Most recombinant vector vaccines in poultry use herpesvirus of turkeys (HVT) as a backbone. HVT is non-pathogenic, which means that it won’t make the birds sick, have a performance cost or interfere with modified-live vaccines. In addition, the large size of the virus makes it feasible to add the genetic material of another virus or two, like IBDV, NDV or infectious laryngotracheitis virus (ILTV), to the vaccine and adapt to improve control over different viral strains.

“Every five to seven years, we start to see another infectious bronchitis variant,” Cookson said. “That’s just going to up the ante, so we’ll always have to be adjusting to the field situation. Even though we don’t have recombinant vaccines for IBV, per se, the recombinants will be instrumental in helping us manage our respiratory health programs into the future.”

Recombinant vaccines tend to be more expensive than live vaccines to control poultry diseases, but they can be more effective and don’t cause vaccine reactions, so producers must weigh the costs and benefits before deciding on what type of vaccine to use.

Vaccinating in the hatchery, vs on farm

Another benefit of administering recombinant vaccines in ovo at the hatchery is they can improve effectiveness and save on needed labor at the farm.

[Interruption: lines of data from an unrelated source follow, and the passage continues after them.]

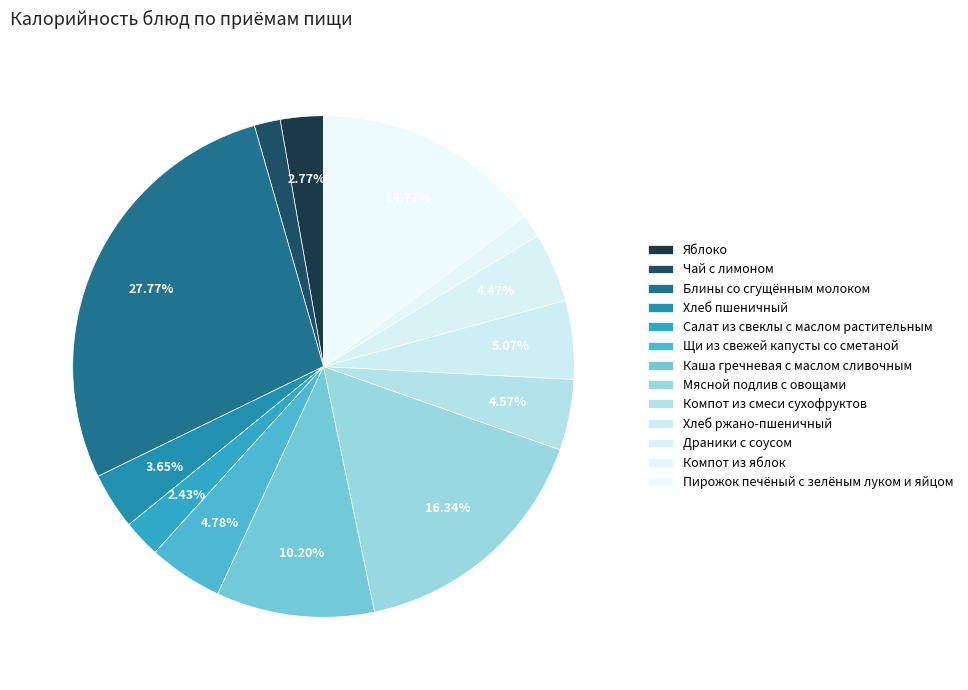

Count the number of slices in the pie.

13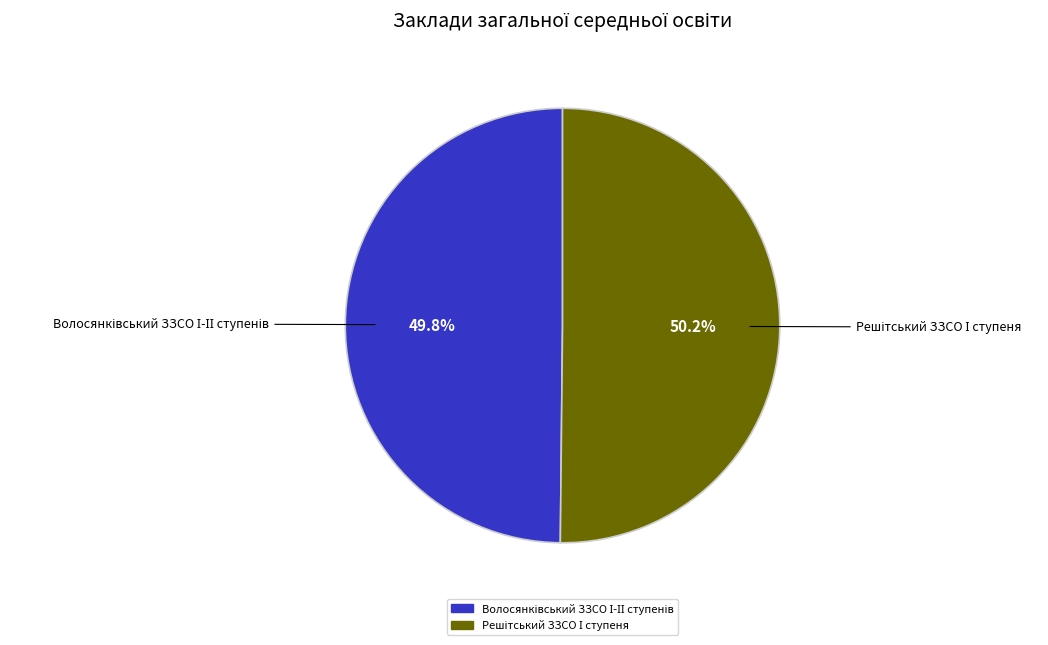

How many slices are in this pie chart?

2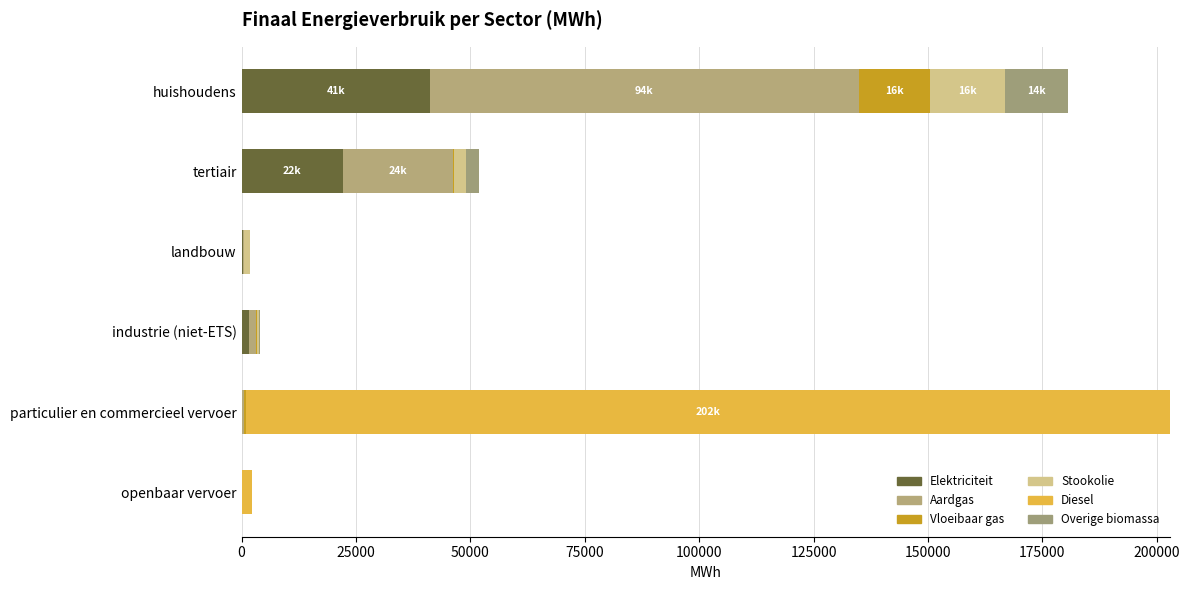

How many data points in Elektriciteit are above 1706?

3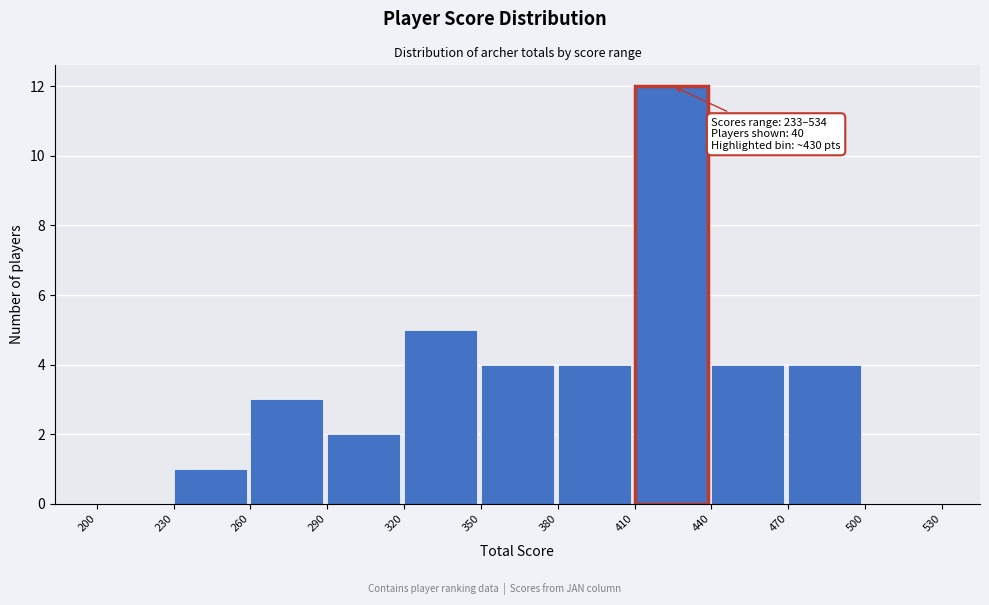

Which range on the x-axis has the tallest bar?

410 to 440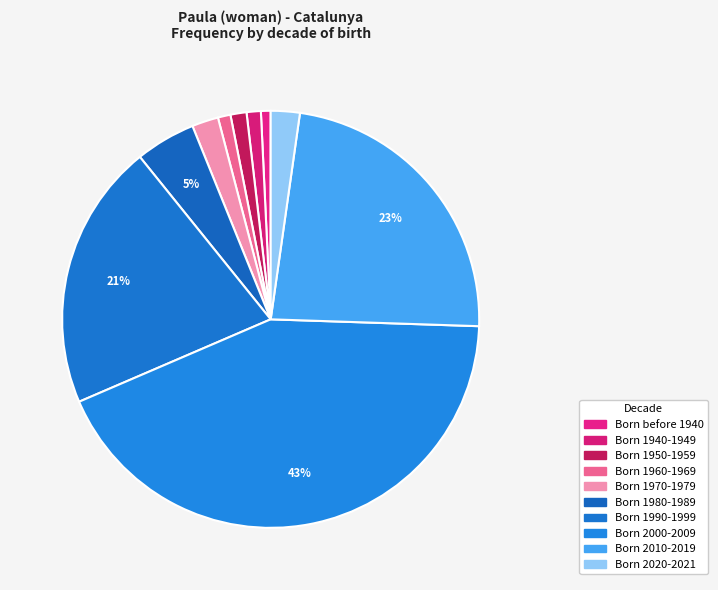

Is it true that Born 1950-1959 is 15% of the pie?

False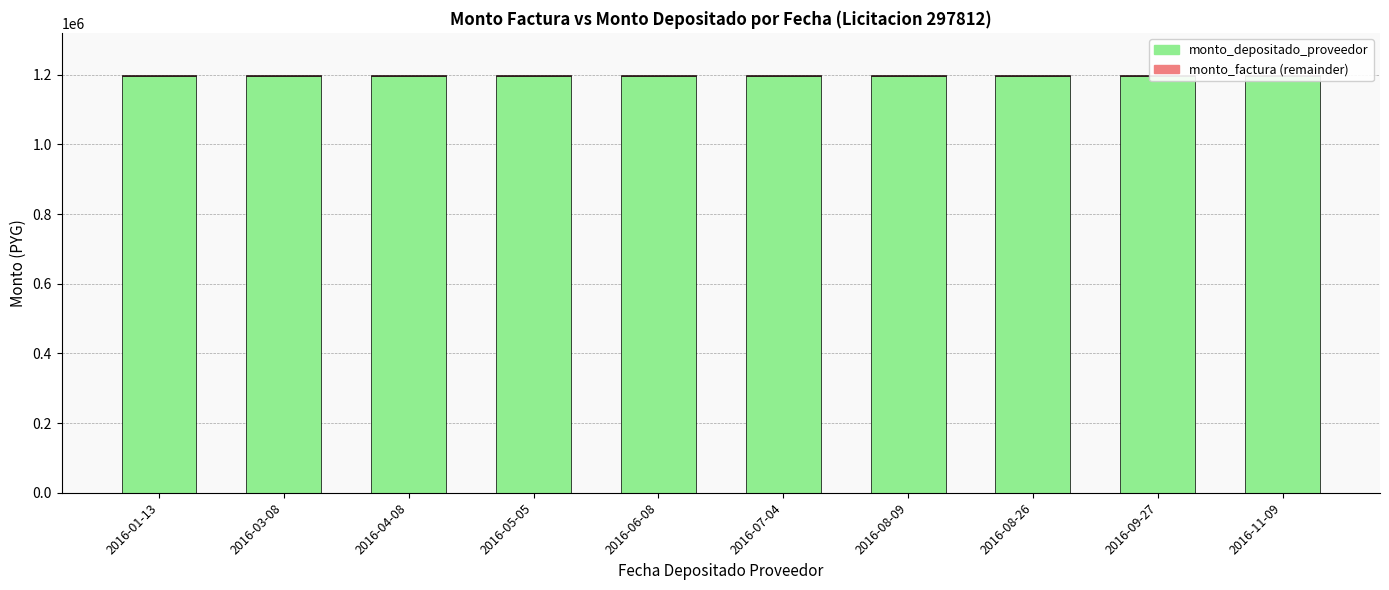

Reading left to right, extract all data points from this chart.

monto_depositado_proveedor: 1195429	1195429	1195429	1195429	1195429	1195429	1195429	1195429	1195429	1195429
monto_factura (remainder): 4571	4571	4571	4571	4571	4571	4571	4571	4571	4571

“It allows us to have 100% coverage, whereas when you’re field vaccinating, you’re lucky to maybe get 80-90% coverage,” he said.

Move away from antibiotics

The move away from antibiotic use in the poultry industry in recent years has also fueled interest in recombinant vaccines.

Antibiotic use in poultry and other livestock has decreased over the past few years  due to growing  consumer concerns of bacteria acquiring antibiotic resistance. 

“This puts more pressure on bird health in general,” Cookson said. “IBD and Newcastle vaccine reactions become an easier target and opportunity for things to become awry when you have a secondary bacterium that can take advantage of any level of respiratory disease or immune suppression.”